Exercise A – Reproduce the passage on time complexity word for word, starting at the words "Suppose that the" and stopping after "O(T(l⁺ × K + l⁻× K²)).".

━━━━━ Text passage ━━━━━

Suppose that the number of E⁺ is l⁺ and the number of E⁻ is l⁻, then the time complexity of calculating q_ijrr and Q_ijrs(r≠s) in the E step are O(l⁺ × K) and O(l⁻× K(K − 1)) respectively. Thus, the total time cost of the E step is O(l⁺ × K + l⁻× K(K − 1)). In the M step, we need to calculate ω_rr, ω_rs(r≠s) and θ_ri—the corresponding time complexities are O(l⁺ × K + l⁻× K(K − 1)), O(l⁺ × K + l⁻× K(K − 1)) and O(l⁺ + l⁻× K). Then, the total time cost of the M step is O(l⁺ × K + l⁻× K²). If the EM algorithm converges within T iterations, the time complexity of the SPM model will be O(T(l⁺ × K + l⁻× K²)).

━━━━━ Extracted data ━━━━━

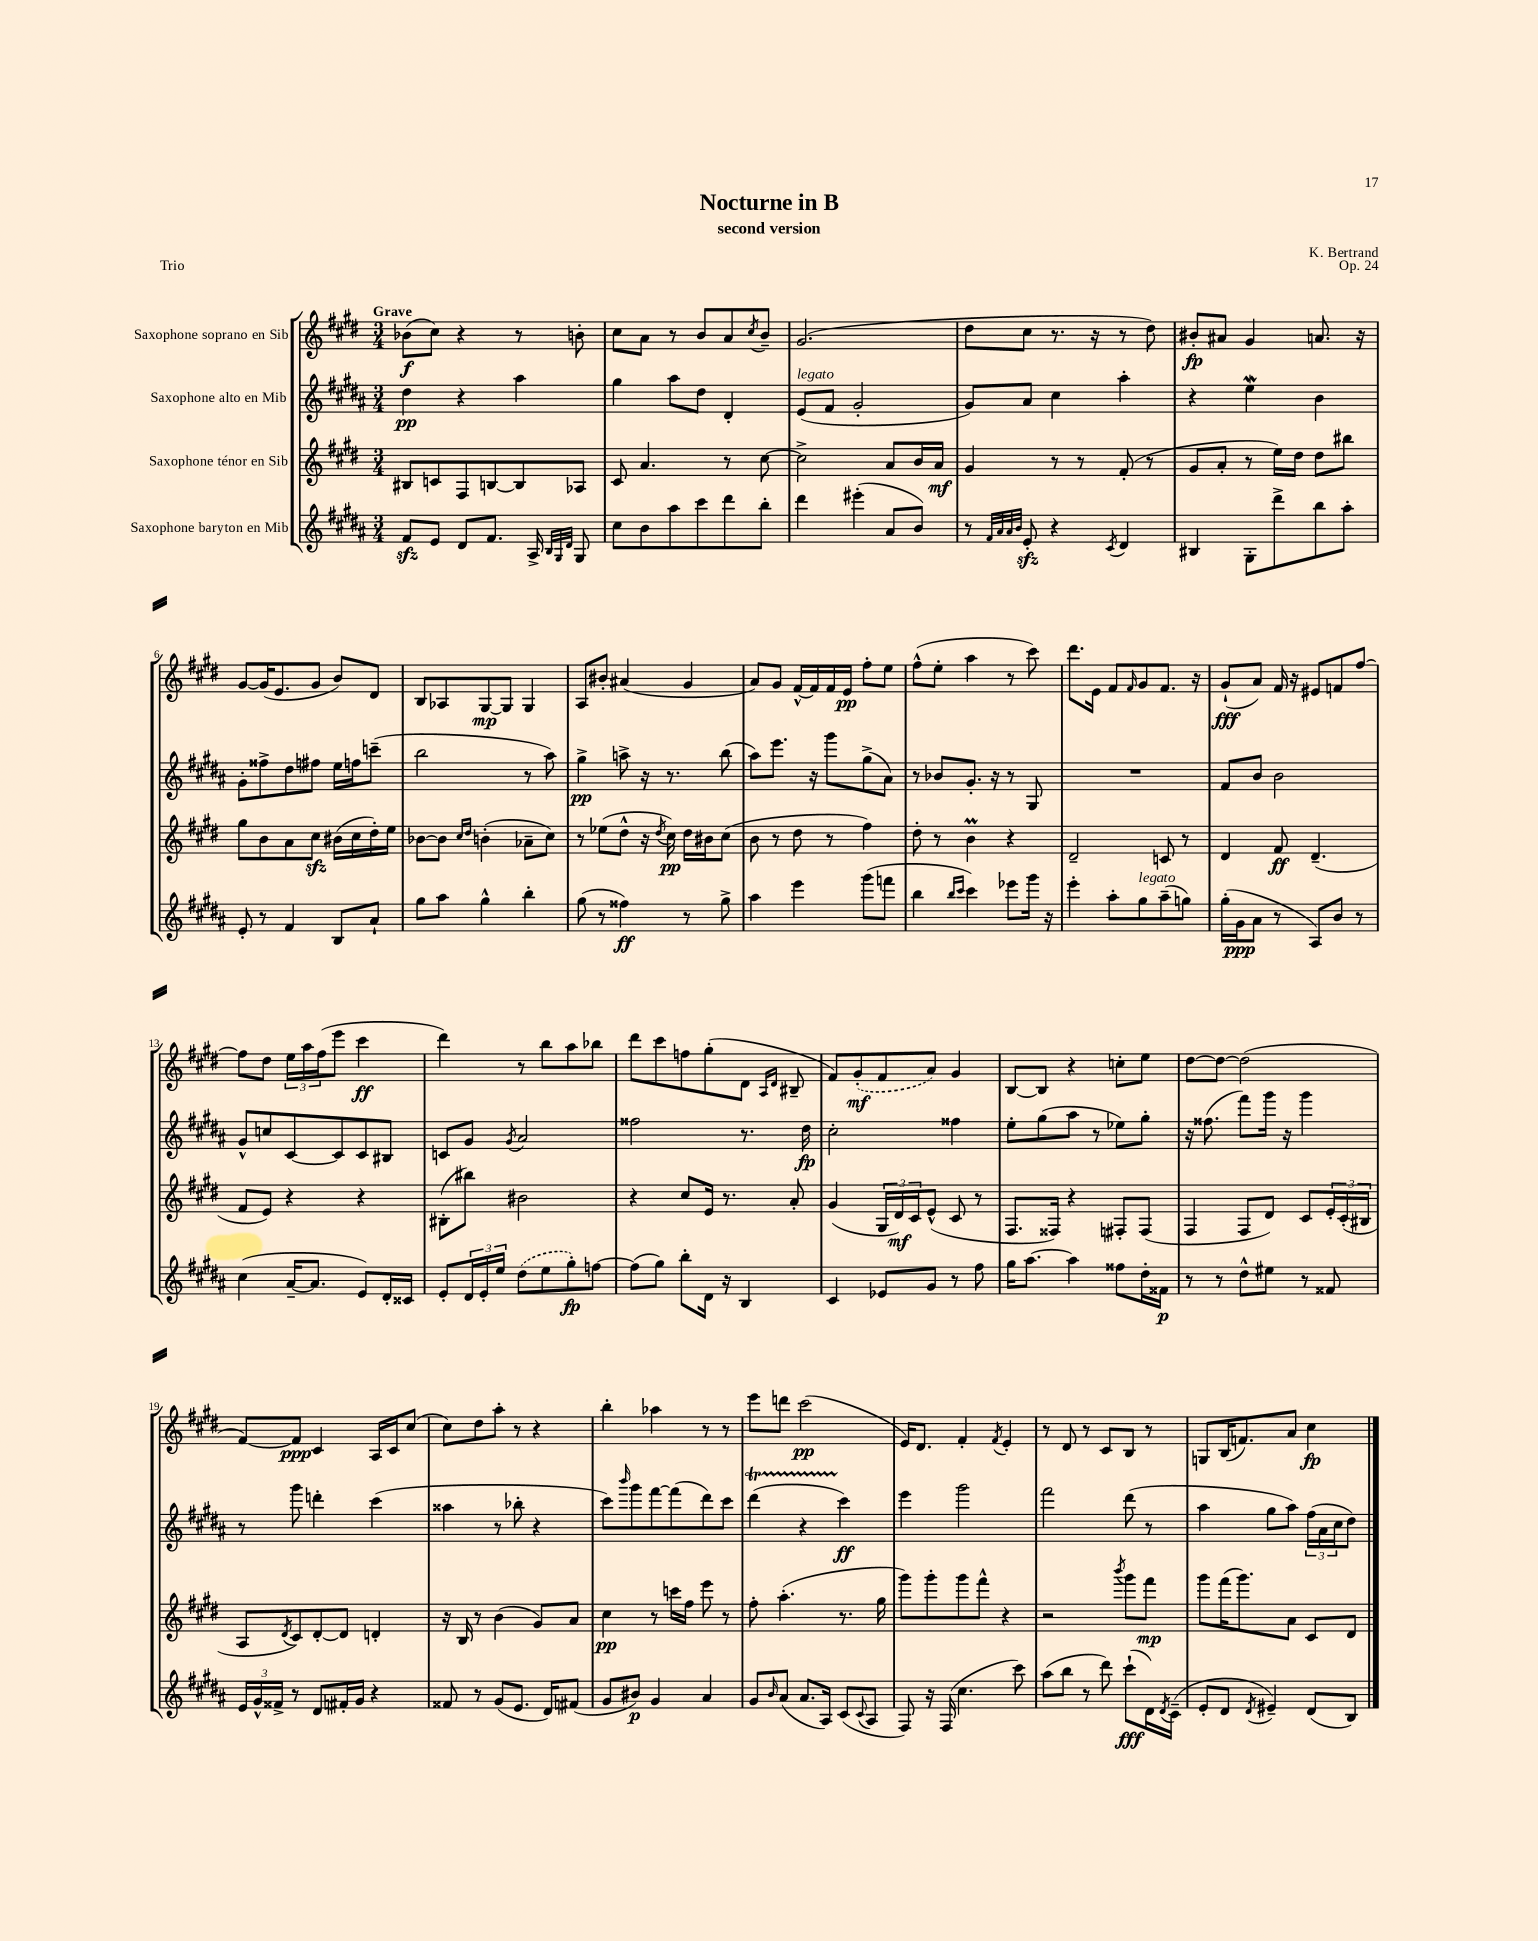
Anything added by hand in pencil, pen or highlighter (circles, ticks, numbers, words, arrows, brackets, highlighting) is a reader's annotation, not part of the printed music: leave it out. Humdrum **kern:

**kern	**kern	**kern	**kern
*staff4	*staff3	*staff2	*staff1
*clefG2	*clefG2	*clefG2	*clefG2
*k[f#c#g#d#a#]	*k[f#c#g#d#]	*k[f#c#g#d#a#]	*k[f#c#g#d#]
*M3/4	*M3/4	*M3/4	*M3/4
8f#	8B#	4dd#	(8b-
8e	8c	.	8cc#)
8d#	8F#	4r	4r
8.f#	[8B	.	.
.	8B]	4aa#	8r
16A#^	.	.	.
32qqB	.	.	.
32qqG#	.	.	.
32qqd#	.	.	.
8G#	8A-	.	8b'
=	=	=	=
8cc#	8c#	4gg#	8cc#
8b	4.a	.	8a
8aa#	.	8aa#	8r
8ccc#	.	8dd#	8b
8ddd#	8r	4d#'	8a
.	.	.	8qcc#
8bb'	[8cc#	.	8b~
=	=	=	=
4ddd#	2cc#^]	(8e	(2.g#
.	.	8f#	.
(4eee#'	.	2g#'	.
8a#	8a	.	.
8b)	16b	.	.
.	16a	.	.
=	=	=	=
8r	4g#	8g#)	8dd#
32qqf#	.	.	.
32qqa#	.	.	.
32qqa#	.	.	.
32qqb	.	.	.
8e'	.	8a#	8cc#
4r	8r	4cc#	8.r
.	8r	.	.
.	.	.	16r
8qc#	.	.	.
4d#	(8f#'	4aa#'	8r
.	8r	.	8dd#)
=	=	=	=
4B#	8g#	4r	8b#'
.	8a'	.	8a#
8G#'	8r	4ee	4g#
8ddd#^	16ee)	.	.
.	16dd#	.	.
8bb	8dd#	4b	8.a
8aa#'	8bb#	.	.
.	.	.	16r
=	=	=	=
8e'	8gg#	8g#'	[8g#
8r	8b	8ff##^	(16g#]
.	.	.	8.e
4f#	8a	8dd#	.
.	8cc#	8ff#	8g#
8B	(16b#	16ee	8b)
.	16cc#	16ff	.
8a#`	16dd#')	(8ccc~	8d#
.	16ee	.	.
=	=	=	=
8gg#	[8b-	2bb	8B
8aa#	8b-]	.	8A-
.	16qqcc#	.	.
.	16qqdd#	.	.
4gg#^^	(4b'	.	[8G#
.	.	.	8G#]
4bb'	8a-~	8r	4G#
.	8cc#)	8aa#)	.
=	=	=	=
(8gg#	8r	4gg#^	8A
8r	(8ee-	.	8b#'
4ff##)	8dd#^^	8aa^	(4a#
.	16r	16r	.
.	8qdd#	.	.
.	16cc#)	8.r	.
8r	16dd#	.	4g#
.	16b#	.	.
8gg#^	(8cc#	(8bb	.
=	=	=	=
4aa#	8b	8aa#)	8a)
.	8r	8.eee	8g#
4eee	8dd#	.	[16f#^^
.	.	16r	16f#]
.	8r	8ggg#	16f#
.	.	.	16e
(8ggg#	4ff#)	(8gg#^	8ff#'
8fff	.	8a#)	8ee
=	=	=	=
4bb	8dd#'	8r	(8ff#^^
.	8r	8b-	8ee'
16qqbb	.	.	.
16qqccc#	.	.	.
4ccc#)	4b	8.g#'	4aa
.	.	16r	.
8eee-	4r	8r	8r
16ggg#	.	8G#	8ccc#)
16r	.	.	.
=	=	=	=
4eee'	2d#~	2.r	8.ddd#
.	.	.	16e
8aa#'	.	.	8f#
.	.	.	16qqf#
8gg#	.	.	8g#
(8aa#~	8c	.	8.f#
8gg)	8r	.	.
.	.	.	16r
=	=	=	=
(16gg#'	4d#	8f#	(8g#`
16g#	.	.	.
8a#	.	8b	8a)
8r	8f#	2b	16f#
.	.	.	16r
8A#)	(4.d#~	.	8e#
8b	.	.	8f
8r	.	.	[8ff#
=	=	=	=
(4cc#	8f#	8g#^^	8ff#]
.	8e)	8cc	8dd#
[16a#~	4r	[8c#	24ee
.	.	.	24aa
8.a#]	.	.	.
.	.	.	(24ff#
.	.	8c#]	8eee
8e)	4r	8c#	4ccc#
16d#'	.	8B#	.
16c##	.	.	.
=	=	=	=
8e'	(8B#'	8c	4ddd#)
24d#	8bb#)	8g#	.
24e'	.	.	.
24ee	.	.	.
.	.	8qg#	.
(8dd#	2b#	2a#	8r
8ee	.	.	8bb
8gg#')	.	.	8aa
[8ff	.	.	8bb-
=	=	=	=
(8ff]	4r	2ff##	8ddd#
8gg#)	.	.	8ccc#
8bb'	8cc#	.	8ff
16d#	16e	.	(8gg#'
16r	8.r	.	.
4B	.	8.r	8d#
.	.	.	16qqA
.	.	.	16qqd#
.	8a'	.	8B#~
.	.	16dd#	.
=	=	=	=
4c#	(4g#	2cc#'	8f#)
.	.	.	(8g#'
8e-	24G#	.	8f#
.	24d#)	.	.
.	24c#	.	.
8g#	(8e^^	.	8a)
8r	8c#	4ff##	4g#
8ff#	8r	.	.
=	=	=	=
16gg#	8.F#	8ee'	[8B
[8.aa#	.	.	.
.	.	(8gg#	8B]
.	16F##)	.	.
4aa#]	4r	8aa#	4r
.	.	8r	.
8ff##	8F#'	8ee-)	8cc'
16dd#'	(8F#	8gg#'	8ee
16f##	.	.	.
=	=	=	=
8r	4F#	16r	[8dd#
.	.	(8.ff##	.
8r	.	.	8dd#_
8dd#^^	8F#	8fff#)	(2dd#]
8ee#	8d#)	16ggg#	.
.	.	16r	.
8r	8c#	4ggg#	.
8f##	24e'	.	.
.	(24c#'	.	.
.	24B#	.	.
=	=	=	=
24e	8A	8r	[8f#)
24g#^^	.	.	.
24f##^	.	.	.
.	8qd#	.	.
8r	8c#)	8ggg#	8f#]
8d#	[8d#'	4ddd'	4c#
16f#'	8d#]	.	.
16g#	.	.	.
4r	4d'	(4ccc#	16A
.	.	.	16c#
.	.	.	(8cc#
=	=	=	=
8f##	16r	4aa##	8cc#)
.	16B	.	.
8r	8r	.	8dd#
(8g#	(4b	8r	8aa'
8.e	.	8bb-'	8r
.	8g#)	4r	4r
16d#)	.	.	.
(8f#	8a	.	.
=	=	=	=
8g#	4cc#	8ccc#)	4bb'
.	.	16qqbbb	.
8b#)	.	8ggg#	.
4g#	8r	[8fff#	4aa-
.	16ccc	(8fff#]	.
.	16ff#	.	.
4a#	8eee	8ddd#)	8r
.	8r	8ccc#	8r
=	=	=	=
8g#	8ff#'	(4ddd#	8eee
16qqb	.	.	.
(8a#	(4.aa'	.	8ddd
8.a#	.	4r	(2ccc#
16A#)	.	.	.
(8c#	8.r	4ccc#)	.
8qqc#	.	.	.
8A#	.	.	.
.	16gg#	.	.
=	=	=	=
8F#)	8ggg#)	4eee	16e)
.	.	.	8.d#
16r	8ggg#'	.	.
(16F#	.	.	.
4.cc#	8ggg#	2ggg#	4f#'
.	8fff#^^	.	.
.	.	.	8qf#
.	4r	.	4e'
8ccc#)	.	.	.
=	=	=	=
(8aa#	2r	2fff#	8r
8bb	.	.	8d#
8r	.	.	8r
8ddd#)	.	.	8c#
.	8qbbb	.	.
(8ccc#`	8ggg#	(8ddd#	8B
16d#)	8fff#	8r	8r
8qd#	.	.	.
(16c#~	.	.	.
=	=	=	=
8e'	8ggg#	4aa#	8G
8d#	(16fff#	.	(16B
.	8.ggg#)	.	8.f)
8qd#	.	.	.
4e#~)	.	8gg#	.
.	8a	8aa#)	8a
(8d#	8c#	(24ff#	4cc#
.	.	24a#	.
.	.	24cc#	.
8B)	8d#	8dd#)	.
==	==	==	==
*-	*-	*-	*-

━━━━━

Exercise B – Pull out every line of the entries above that contains the string "kern". The match is case-sensitive.

Exercise answer A –
Suppose that the number of E⁺ is l⁺ and the number of E⁻ is l⁻, then the time complexity of calculating q_ijrr and Q_ijrs(r≠s) in the E step are O(l⁺ × K) and O(l⁻× K(K − 1)) respectively. Thus, the total time cost of the E step is O(l⁺ × K + l⁻× K(K − 1)). In the M step, we need to calculate ω_rr, ω_rs(r≠s) and θ_ri—the corresponding time complexities are O(l⁺ × K + l⁻× K(K − 1)), O(l⁺ × K + l⁻× K(K − 1)) and O(l⁺ + l⁻× K). Then, the total time cost of the M step is O(l⁺ × K + l⁻× K²). If the EM algorithm converges within T iterations, the time complexity of the SPM model will be O(T(l⁺ × K + l⁻× K²)).

Exercise answer B –
Anything added by hand in pencil, pen or highlighter (circles, ticks, numbers, words, arrows, brackets, highlighting) is a reader's annotation, not part of the printed music: leave it out. Humdrum **kern:
**kern	**kern	**kern	**kern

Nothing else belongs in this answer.